For many years, ADCS has highlighted the damaging impact of over a decade of austerity on local authority children’s services and the children and families we support. There is a slew of evidence outlining the perverse impact on the system when money is taken out of preventative, early help services yet this is the only option left for many LAs who are trying, against all odds, to deliver a balanced budget. ADCS Safeguarding Pressures research evidences the rise in child protection activity over the same period of austerity and the pressure this has put on the system in terms of demand.

We still don’t have a long-term funding settlement for children’s services that recognises these pressures, despite the Independent Review of Children’s Social Care calling for the investment of £2.6 billion over four years to reform the children’s social care system and rebalance spending towards earlier help. We also have a reform programme that is based on the very services which are being cut back.

Children’s social care and high needs funding pressures are arguably the biggest challenges for local government finances. Many councils across the country are in serious financial difficulty, some are dealing with the realities of this now and considering issuing Section 114 notices, many more will face this conundrum over the coming 18 months if nothing changes. Local councils really are in a fragile, perilous state. There is clearly an urgent need to set a long-term equitable and sufficient funding settlement for children’s services, but this requires government to finally acknowledge the difficult reality we are operating within. For example, if we look at high needs funding pressures, the government’s response has largely been focussed on improving practice and trying to find efficiencies in how local authorities allocate their funding. I can assure you that this will not address the systemic problems in the SEND system that have led to eye watering deficits. However, if government were to instead focus on the systemic issues that have driven up costs and not improved outcomes for children, such as a mainstream education system that does not reward inclusivity and an over reliance on costly independent specialist provision, then collectively, we may start to be able to shift some of this. There are many similar examples across the sector, all with the common theme of requiring a whole system, long-term approach.
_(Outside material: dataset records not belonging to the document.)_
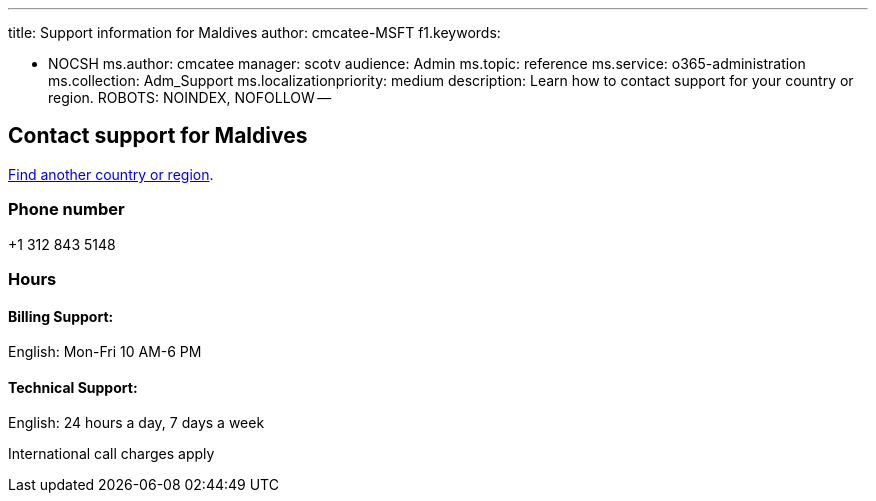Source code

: '''

title: Support information for Maldives author: cmcatee-MSFT f1.keywords:

* NOCSH ms.author: cmcatee manager: scotv audience: Admin ms.topic: reference ms.service: o365-administration ms.collection: Adm_Support ms.localizationpriority: medium description: Learn how to contact support for your country or region.
ROBOTS: NOINDEX, NOFOLLOW --

== Contact support for Maldives

xref:../get-help-support.adoc[Find another country or region].

=== Phone number

+1 312 843 5148

=== Hours

==== Billing Support:

English: Mon-Fri 10 AM-6 PM

==== Technical Support:

English: 24 hours a day, 7 days a week

International call charges apply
I therefore urge the Chancellor to think long-term and view the system as a whole when allocating funding. Disparate pots of time-limited grant funding from government over recent years, which often local authorities must bid and compete for, may have helped to alleviate some demand pressures but have not addressed the root cause. If government is truly ambitious, it can set us on a path towards a financially sustainable system that improves children’s lives. The evidence is there, we just need the financial backing to make the change.